**WHAT IS ASKED**
Do statements (a), (b), and (c) agree with the passage on historical causation and religious liberty that follows? Answer yes or no for each, quoting the deciding words of the passage: (a) the path by which religious liberty arrived could be drawn as a single line; (b) religious liberty owes a debt to agencies with little connection to religion or liberty; (c) it is possible to say which people deserve gratitude for religious liberty.

Friday, 13 October 2017

The Study of History: Devious Tracks

Why and How Did These Things Come To Pass?

Herbert Butterfield on the complexity of historical causation, using religious liberty as a case-study.
It is not by a line but by a labyrinthine piece of network that one would have to make the diagram of the course by which religious liberty has come down to us, for this liberty comes by devious tracks and born of strange conjunctures; it represents purposes marred perhaps more than purposes achieved, and it owes more that we can tell to many agencies that had little to do with either religion or liberty.

We cannot tell to whom we must be grateful for this religious liberty and there is no logic in being grateful to anybody or anything except to the whole past which produced the whole present; unless indeed we choose to be grateful to that providence which turned so many conjunctures to our ultimate profit.

**INFORMATION SHOWN**
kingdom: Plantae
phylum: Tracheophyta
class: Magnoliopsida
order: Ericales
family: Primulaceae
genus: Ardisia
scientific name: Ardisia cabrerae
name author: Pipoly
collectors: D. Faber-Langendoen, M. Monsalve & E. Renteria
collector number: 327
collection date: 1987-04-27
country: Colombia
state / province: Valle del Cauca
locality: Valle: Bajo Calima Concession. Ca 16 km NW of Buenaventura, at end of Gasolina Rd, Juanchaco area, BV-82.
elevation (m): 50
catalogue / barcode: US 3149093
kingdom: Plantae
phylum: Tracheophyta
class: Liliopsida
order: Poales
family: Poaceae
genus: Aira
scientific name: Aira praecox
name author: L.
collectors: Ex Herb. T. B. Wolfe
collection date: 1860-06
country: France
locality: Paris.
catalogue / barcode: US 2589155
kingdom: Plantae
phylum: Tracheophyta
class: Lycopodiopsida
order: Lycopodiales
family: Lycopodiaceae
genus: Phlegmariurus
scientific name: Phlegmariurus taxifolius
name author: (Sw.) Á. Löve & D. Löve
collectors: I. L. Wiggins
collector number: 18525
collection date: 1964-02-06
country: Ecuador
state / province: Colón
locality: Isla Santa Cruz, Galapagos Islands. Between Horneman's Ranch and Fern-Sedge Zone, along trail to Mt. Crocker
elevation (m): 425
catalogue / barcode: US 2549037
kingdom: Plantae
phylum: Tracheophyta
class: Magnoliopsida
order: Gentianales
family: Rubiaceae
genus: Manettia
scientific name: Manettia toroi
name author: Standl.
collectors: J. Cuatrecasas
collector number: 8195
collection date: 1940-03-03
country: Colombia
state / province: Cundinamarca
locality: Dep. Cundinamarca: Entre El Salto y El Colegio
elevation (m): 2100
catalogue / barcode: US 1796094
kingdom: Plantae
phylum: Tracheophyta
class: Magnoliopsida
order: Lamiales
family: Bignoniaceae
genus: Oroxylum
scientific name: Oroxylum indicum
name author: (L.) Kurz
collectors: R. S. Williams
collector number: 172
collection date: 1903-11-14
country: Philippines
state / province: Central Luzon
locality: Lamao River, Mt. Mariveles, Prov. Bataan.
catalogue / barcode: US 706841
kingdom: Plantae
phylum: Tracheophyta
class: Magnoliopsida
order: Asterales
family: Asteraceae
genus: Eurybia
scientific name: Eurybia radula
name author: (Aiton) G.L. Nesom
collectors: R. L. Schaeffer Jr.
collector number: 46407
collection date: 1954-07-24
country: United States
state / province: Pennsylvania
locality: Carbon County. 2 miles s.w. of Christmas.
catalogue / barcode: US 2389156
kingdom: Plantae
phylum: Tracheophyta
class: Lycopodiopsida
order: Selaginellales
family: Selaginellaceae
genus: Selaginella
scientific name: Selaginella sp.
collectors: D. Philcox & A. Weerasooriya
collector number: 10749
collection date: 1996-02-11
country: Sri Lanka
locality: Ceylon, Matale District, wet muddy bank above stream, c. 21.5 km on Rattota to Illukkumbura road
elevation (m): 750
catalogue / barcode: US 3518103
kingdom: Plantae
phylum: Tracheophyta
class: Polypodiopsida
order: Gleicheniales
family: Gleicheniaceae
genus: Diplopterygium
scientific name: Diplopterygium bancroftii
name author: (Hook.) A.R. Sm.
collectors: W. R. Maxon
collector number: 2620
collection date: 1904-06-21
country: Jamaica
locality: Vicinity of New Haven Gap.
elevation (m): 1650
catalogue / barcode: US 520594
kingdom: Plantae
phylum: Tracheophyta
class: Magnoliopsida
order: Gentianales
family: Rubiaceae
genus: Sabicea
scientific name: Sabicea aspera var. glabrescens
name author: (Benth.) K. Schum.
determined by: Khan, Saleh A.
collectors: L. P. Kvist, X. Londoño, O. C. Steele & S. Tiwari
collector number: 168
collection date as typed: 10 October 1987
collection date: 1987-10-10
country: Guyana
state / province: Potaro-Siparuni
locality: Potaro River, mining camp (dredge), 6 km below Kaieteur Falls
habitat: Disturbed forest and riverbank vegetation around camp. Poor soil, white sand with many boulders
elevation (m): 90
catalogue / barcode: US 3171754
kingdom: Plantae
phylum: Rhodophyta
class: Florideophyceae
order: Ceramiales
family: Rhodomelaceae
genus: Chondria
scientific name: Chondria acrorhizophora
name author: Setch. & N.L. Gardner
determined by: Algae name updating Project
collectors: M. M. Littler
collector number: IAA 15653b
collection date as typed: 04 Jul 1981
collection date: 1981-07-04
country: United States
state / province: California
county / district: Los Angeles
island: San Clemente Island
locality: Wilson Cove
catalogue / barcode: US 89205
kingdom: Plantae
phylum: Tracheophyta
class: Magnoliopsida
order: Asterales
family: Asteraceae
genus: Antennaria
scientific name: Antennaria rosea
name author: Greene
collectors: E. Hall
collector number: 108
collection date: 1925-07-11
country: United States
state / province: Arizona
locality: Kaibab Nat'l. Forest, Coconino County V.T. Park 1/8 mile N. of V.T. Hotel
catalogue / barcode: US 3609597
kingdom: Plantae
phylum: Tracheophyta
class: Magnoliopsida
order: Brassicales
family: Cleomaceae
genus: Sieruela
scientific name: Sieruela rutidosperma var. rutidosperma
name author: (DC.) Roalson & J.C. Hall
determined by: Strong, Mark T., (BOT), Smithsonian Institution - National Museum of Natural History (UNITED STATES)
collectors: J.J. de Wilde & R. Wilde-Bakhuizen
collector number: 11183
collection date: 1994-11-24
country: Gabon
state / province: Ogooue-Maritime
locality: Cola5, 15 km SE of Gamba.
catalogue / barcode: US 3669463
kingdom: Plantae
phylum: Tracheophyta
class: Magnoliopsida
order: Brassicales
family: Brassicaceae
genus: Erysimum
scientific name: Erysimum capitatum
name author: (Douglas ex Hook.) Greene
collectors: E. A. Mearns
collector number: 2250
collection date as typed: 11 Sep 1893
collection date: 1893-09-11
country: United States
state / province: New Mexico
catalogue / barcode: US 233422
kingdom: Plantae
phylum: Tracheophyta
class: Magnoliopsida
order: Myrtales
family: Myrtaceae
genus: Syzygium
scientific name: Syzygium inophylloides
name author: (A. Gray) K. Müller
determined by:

**THE RESULT**
(a) No: "It is not by a line but by a labyrinthine piece of network"
(b) Yes: "many agencies that had little to do with either religion or liberty"
(c) No: "We cannot tell to whom we must be grateful for this religious liberty"